Among the entries below, find each line with "Created" and show it.

<<<<

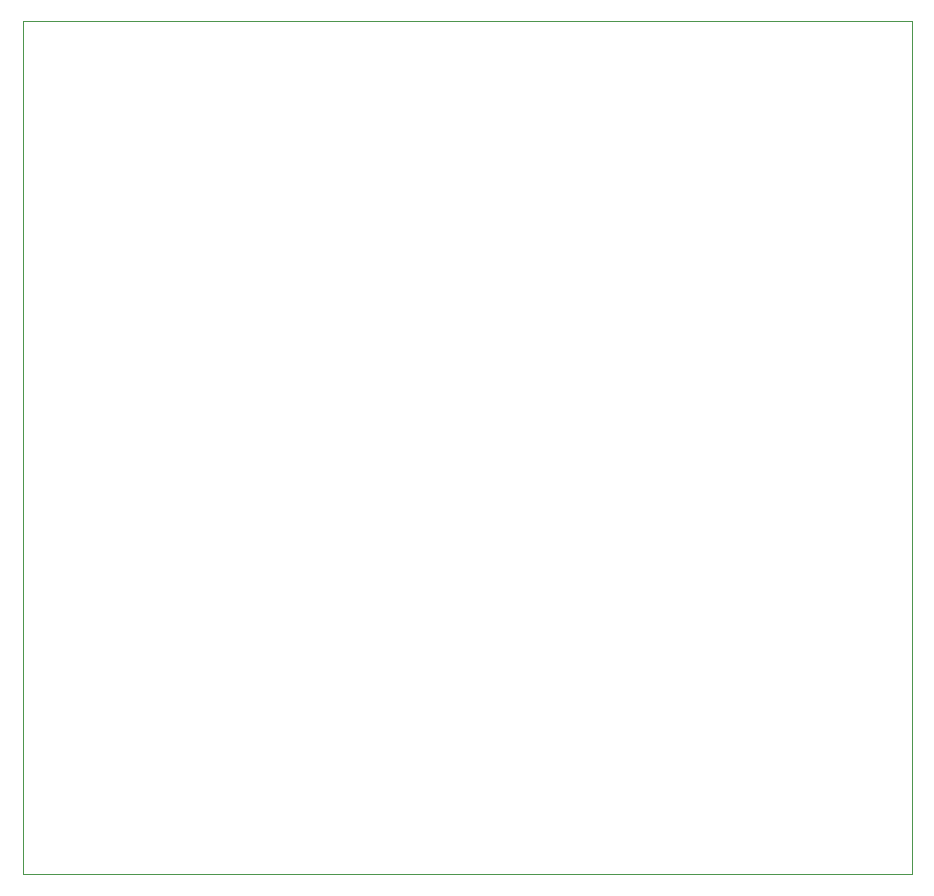
<source format=gbr>
%TF.GenerationSoftware,KiCad,Pcbnew,8.0.3*%
%TF.CreationDate,2024-07-01T23:59:29+01:00*%
%TF.ProjectId,TIMIDE,54494d49-4445-42e6-9b69-6361645f7063,rev?*%
%TF.SameCoordinates,Original*%
%TF.FileFunction,Profile,NP*%
%FSLAX46Y46*%
G04 Gerber Fmt 4.6, Leading zero omitted, Abs format (unit mm)*
G04 Created by KiCad (PCBNEW 8.0.3) date 2024-07-01 23:59:29*
%MOMM*%
%LPD*%
G01*
G04 APERTURE LIST*
%TA.AperFunction,Profile*%
%ADD10C,0.050000*%
%TD*%
G04 APERTURE END LIST*
D10*
X49600000Y-37850000D02*
X124900000Y-37850000D01*
X124900000Y-110100000D01*
X49600000Y-110100000D01*
X49600000Y-37850000D01*
M02*

</source>
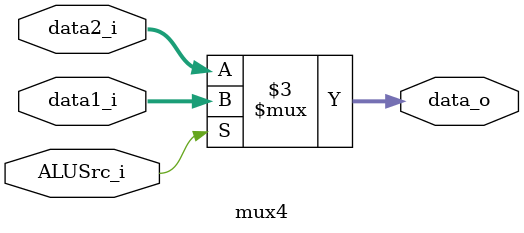
<source format=v>
module mux4(
	data1_i,
	data2_i,
	ALUSrc_i,
	data_o
);

input	[31:0]		data1_i;			
input	[31:0]		data2_i;
input				ALUSrc_i;
output reg	[31:0]	data_o;		

always@(*)begin
	if(ALUSrc_i)
		data_o = data1_i;
	else
		data_o = data2_i;
end	

endmodule
</source>
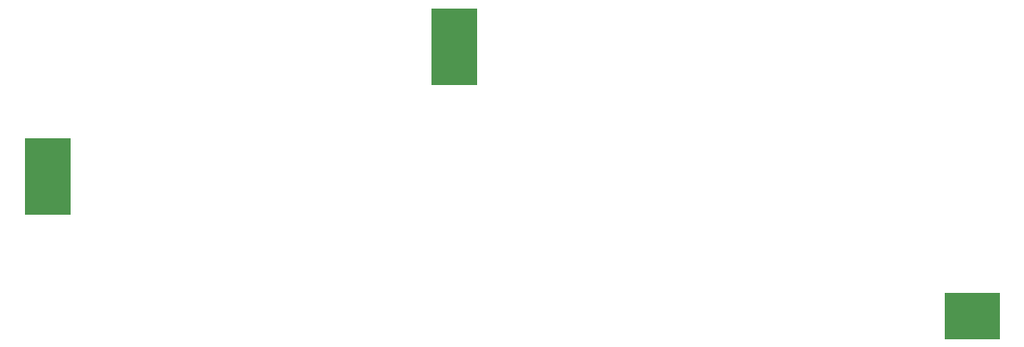
<source format=gbr>
%TF.GenerationSoftware,KiCad,Pcbnew,8.0.4*%
%TF.CreationDate,2024-09-23T09:04:20+01:00*%
%TF.ProjectId,right,72696768-742e-46b6-9963-61645f706362,rev?*%
%TF.SameCoordinates,Original*%
%TF.FileFunction,OtherDrawing,Comment*%
%FSLAX46Y46*%
G04 Gerber Fmt 4.6, Leading zero omitted, Abs format (unit mm)*
G04 Created by KiCad (PCBNEW 8.0.4) date 2024-09-23 09:04:20*
%MOMM*%
%LPD*%
G01*
G04 APERTURE LIST*
%ADD10C,0.100000*%
G04 APERTURE END LIST*
D10*
%TO.C,C4*%
X141275000Y-117999873D02*
X136875000Y-117999873D01*
X136875000Y-110499873D01*
X141275000Y-110499873D01*
X141275000Y-117999873D01*
G36*
X141275000Y-117999873D02*
G01*
X136875000Y-117999873D01*
X136875000Y-110499873D01*
X141275000Y-110499873D01*
X141275000Y-117999873D01*
G37*
%TO.C,C3*%
X192677600Y-143001438D02*
X187317600Y-143001438D01*
X187325600Y-138496438D01*
X192685600Y-138496438D01*
X192677600Y-143001438D01*
G36*
X192677600Y-143001438D02*
G01*
X187317600Y-143001438D01*
X187325600Y-138496438D01*
X192685600Y-138496438D01*
X192677600Y-143001438D01*
G37*
%TO.C,C1*%
X101310774Y-123297467D02*
X101289184Y-130757015D01*
X96911405Y-130735425D01*
X96900609Y-123254286D01*
X101310774Y-123297467D01*
G36*
X101310774Y-123297467D02*
G01*
X101289184Y-130757015D01*
X96911405Y-130735425D01*
X96900609Y-123254286D01*
X101310774Y-123297467D01*
G37*
%TD*%
M02*

</source>
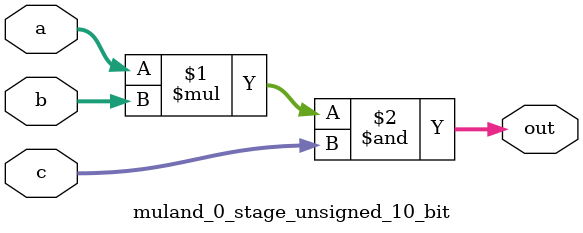
<source format=sv>
(* use_dsp = "yes" *) module muland_0_stage_unsigned_10_bit(
	input  [9:0] a,
	input  [9:0] b,
	input  [9:0] c,
	output [9:0] out
	);

	assign out = (a * b) & c;
endmodule

</source>
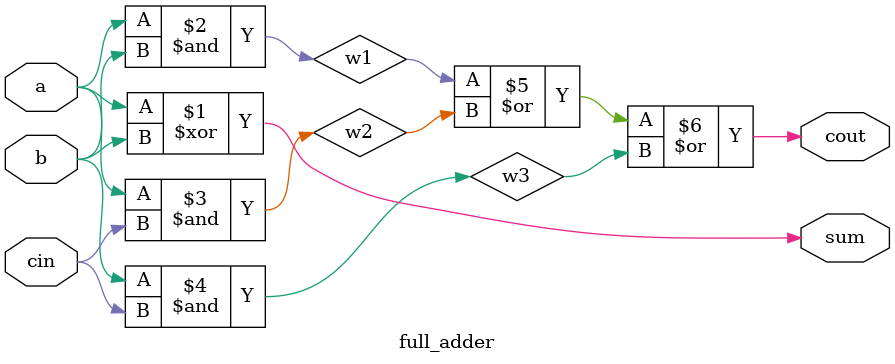
<source format=sv>
module top_module (
    input [3:0] x,
    input [3:0] y,
    output [4:0] sum
);

wire [3:0] carry; // carry signals between full adders

// instantiate the full adders
full_adder fa0(.a(x[0]), .b(y[0]), .cin(1'b0), .sum(sum[0]), .cout(carry[0]));
full_adder fa1(.a(x[1]), .b(y[1]), .cin(carry[0]), .sum(sum[1]), .cout(carry[1]));
full_adder fa2(.a(x[2]), .b(y[2]), .cin(carry[1]), .sum(sum[2]), .cout(carry[2]));
full_adder fa3(.a(x[3]), .b(y[3]), .cin(carry[2]), .sum(sum[3]), .cout(carry[3]));

// connect overflow bit to carry out of the last full adder
assign sum[4] = carry[3];

endmodule
module full_adder (
    input a,
    input b,
    input cin,
    output sum,
    output cout
);
    wire w1, w2, w3;

    // XOR gate to compute the sum
    assign sum = a ^ b;

    // AND gates to compute the carry out and carry in
    assign w1 = a & b;
    assign w2 = a & cin;
    assign w3 = b & cin;
    assign cout = w1 | w2 | w3;

endmodule

</source>
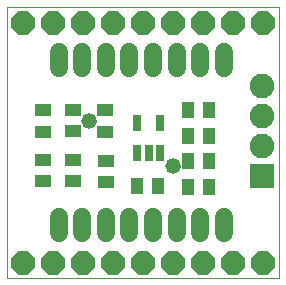
<source format=gbs>
G75*
%MOIN*%
%OFA0B0*%
%FSLAX25Y25*%
%IPPOS*%
%LPD*%
%AMOC8*
5,1,8,0,0,1.08239X$1,22.5*
%
%ADD10C,0.00000*%
%ADD11OC8,0.07800*%
%ADD12R,0.03950X0.05524*%
%ADD13R,0.02965X0.05524*%
%ADD14C,0.06156*%
%ADD15R,0.05524X0.03950*%
%ADD16R,0.08200X0.08200*%
%ADD17C,0.08200*%
%ADD18C,0.05200*%
D10*
X0007600Y0009100D02*
X0098301Y0009100D01*
X0098301Y0099561D01*
X0007600Y0099561D01*
X0007600Y0009100D01*
D11*
X0013100Y0014100D03*
X0023100Y0014100D03*
X0033100Y0014100D03*
X0043100Y0014100D03*
X0053100Y0014100D03*
X0063100Y0014100D03*
X0073100Y0014100D03*
X0083100Y0014100D03*
X0093100Y0014100D03*
X0093100Y0094100D03*
X0083100Y0094100D03*
X0073100Y0094100D03*
X0063100Y0094100D03*
X0053100Y0094100D03*
X0043100Y0094100D03*
X0033100Y0094100D03*
X0023100Y0094100D03*
X0013100Y0094100D03*
D12*
X0051057Y0040000D03*
X0058143Y0040000D03*
X0068057Y0039600D03*
X0075143Y0039600D03*
X0075043Y0048300D03*
X0067957Y0048300D03*
X0068057Y0056600D03*
X0075143Y0056600D03*
X0075043Y0065100D03*
X0067957Y0065100D03*
D13*
X0058640Y0060919D03*
X0051160Y0060919D03*
X0051160Y0050681D03*
X0054900Y0050681D03*
X0058640Y0050681D03*
D14*
X0056361Y0029525D02*
X0056361Y0024169D01*
X0064235Y0024169D02*
X0064235Y0029525D01*
X0072109Y0029525D02*
X0072109Y0024169D01*
X0079983Y0024169D02*
X0079983Y0029525D01*
X0048487Y0029525D02*
X0048487Y0024169D01*
X0040613Y0024169D02*
X0040613Y0029525D01*
X0032739Y0029525D02*
X0032739Y0024169D01*
X0024865Y0024169D02*
X0024865Y0029525D01*
X0024865Y0079287D02*
X0024865Y0084643D01*
X0032739Y0084643D02*
X0032739Y0079287D01*
X0040613Y0079287D02*
X0040613Y0084643D01*
X0048487Y0084643D02*
X0048487Y0079287D01*
X0056361Y0079287D02*
X0056361Y0084643D01*
X0064235Y0084643D02*
X0064235Y0079287D01*
X0072109Y0079287D02*
X0072109Y0084643D01*
X0079983Y0084643D02*
X0079983Y0079287D01*
D15*
X0040300Y0065043D03*
X0040300Y0057957D03*
X0040600Y0048143D03*
X0040600Y0041057D03*
X0029600Y0041557D03*
X0029600Y0048643D03*
X0029600Y0058057D03*
X0029600Y0065143D03*
X0019700Y0065043D03*
X0019700Y0057957D03*
X0019600Y0048643D03*
X0019600Y0041557D03*
D16*
X0092600Y0043100D03*
D17*
X0092600Y0053100D03*
X0092600Y0063100D03*
X0092600Y0073100D03*
D18*
X0063100Y0046600D03*
X0035100Y0061600D03*
M02*

</source>
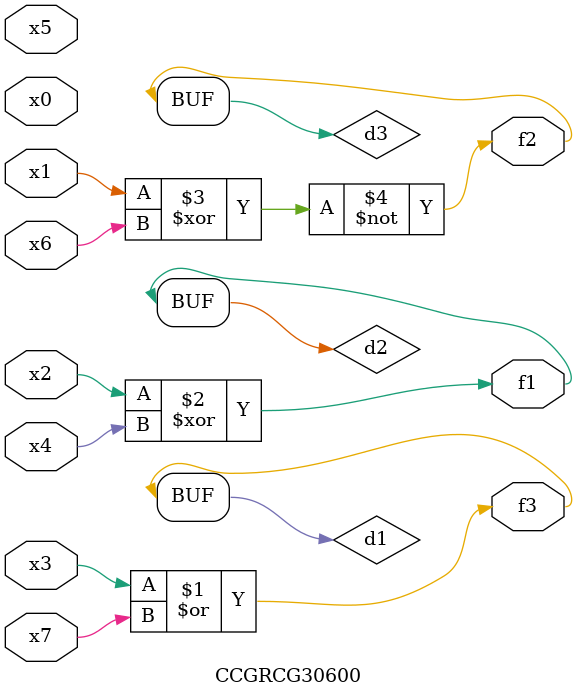
<source format=v>
module CCGRCG30600(
	input x0, x1, x2, x3, x4, x5, x6, x7,
	output f1, f2, f3
);

	wire d1, d2, d3;

	or (d1, x3, x7);
	xor (d2, x2, x4);
	xnor (d3, x1, x6);
	assign f1 = d2;
	assign f2 = d3;
	assign f3 = d1;
endmodule

</source>
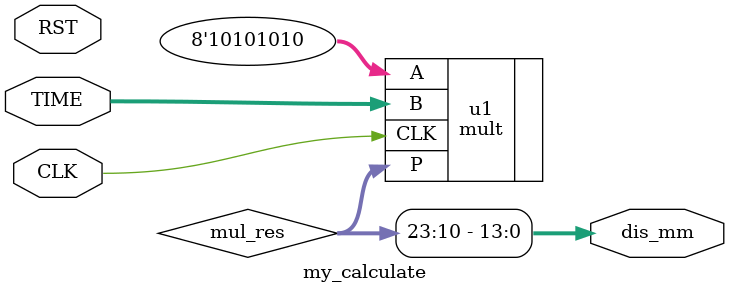
<source format=v>
`timescale 1ns / 1ps


module my_calculate(
    input CLK,
    input RST,
    input [15:0] TIME,
    output [13:0] dis_mm
    );
    wire[23:0] mul_res;
    mult u1(
                .CLK(CLK),
                .A(8'd170),
                .B(TIME),
                .P(mul_res)
                );
    assign dis_mm=mul_res[23:10];
endmodule

</source>
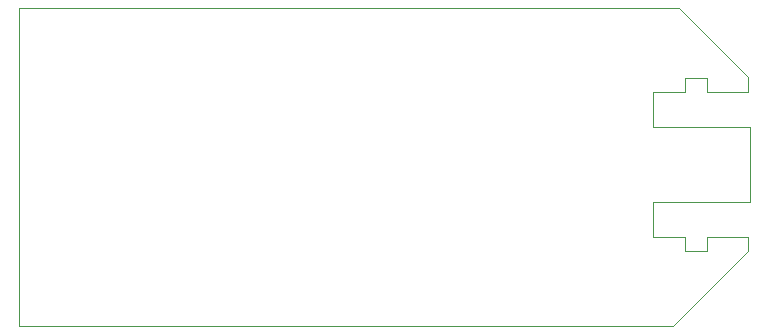
<source format=gbr>
G04 #@! TF.GenerationSoftware,KiCad,Pcbnew,(5.0.0-rc2-dev-107-g49486b83b)*
G04 #@! TF.CreationDate,2018-04-15T19:26:34+02:00*
G04 #@! TF.ProjectId,bobbycar,626F6262796361722E6B696361645F70,rev?*
G04 #@! TF.SameCoordinates,Original*
G04 #@! TF.FileFunction,Profile,NP*
%FSLAX46Y46*%
G04 Gerber Fmt 4.6, Leading zero omitted, Abs format (unit mm)*
G04 Created by KiCad (PCBNEW (5.0.0-rc2-dev-107-g49486b83b)) date Sun Apr 15 19:26:34 2018*
%MOMM*%
%LPD*%
G01*
G04 APERTURE LIST*
%ADD10C,0.100000*%
G04 APERTURE END LIST*
D10*
X162306000Y-91440000D02*
X162306000Y-92659200D01*
X158877000Y-92659200D02*
X162306000Y-92659200D01*
X158877000Y-91516200D02*
X158877000Y-92659200D01*
X156972000Y-91516200D02*
X158877000Y-91516200D01*
X156972000Y-92659200D02*
X156972000Y-91516200D01*
X154279600Y-92659200D02*
X156972000Y-92659200D01*
X154279600Y-95605600D02*
X154279600Y-92659200D01*
X162509200Y-95605600D02*
X154279600Y-95605600D01*
X162509200Y-102006400D02*
X162509200Y-95605600D01*
X154279600Y-102006400D02*
X162509200Y-102006400D01*
X154279600Y-104952800D02*
X154279600Y-102006400D01*
X156972000Y-104952800D02*
X154279600Y-104952800D01*
X156972000Y-106095800D02*
X156972000Y-104952800D01*
X158877000Y-106095800D02*
X156972000Y-106095800D01*
X158877000Y-104952800D02*
X158877000Y-106095800D01*
X162306000Y-104952800D02*
X158877000Y-104952800D01*
X162306000Y-106172000D02*
X162306000Y-104952800D01*
X162306000Y-91440000D02*
X156464000Y-85598000D01*
X162306000Y-106172000D02*
X155956000Y-112522000D01*
X100584000Y-85598000D02*
X100584000Y-112522000D01*
X155956000Y-112522000D02*
X100584000Y-112522000D01*
X156464000Y-85598000D02*
X100584000Y-85598000D01*
M02*

</source>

>>>>

Response to the exercise>
G04 Created by KiCad (PCBNEW 8.0.3) date 2024-07-01 23:59:29*
G04 Created by KiCad (PCBNEW 8.0.4) date 2024-09-23 09:04:20*
G04 Created by KiCad (PCBNEW (5.0.0-rc2-dev-107-g49486b83b)) date Sun Apr 15 19:26:34 2018*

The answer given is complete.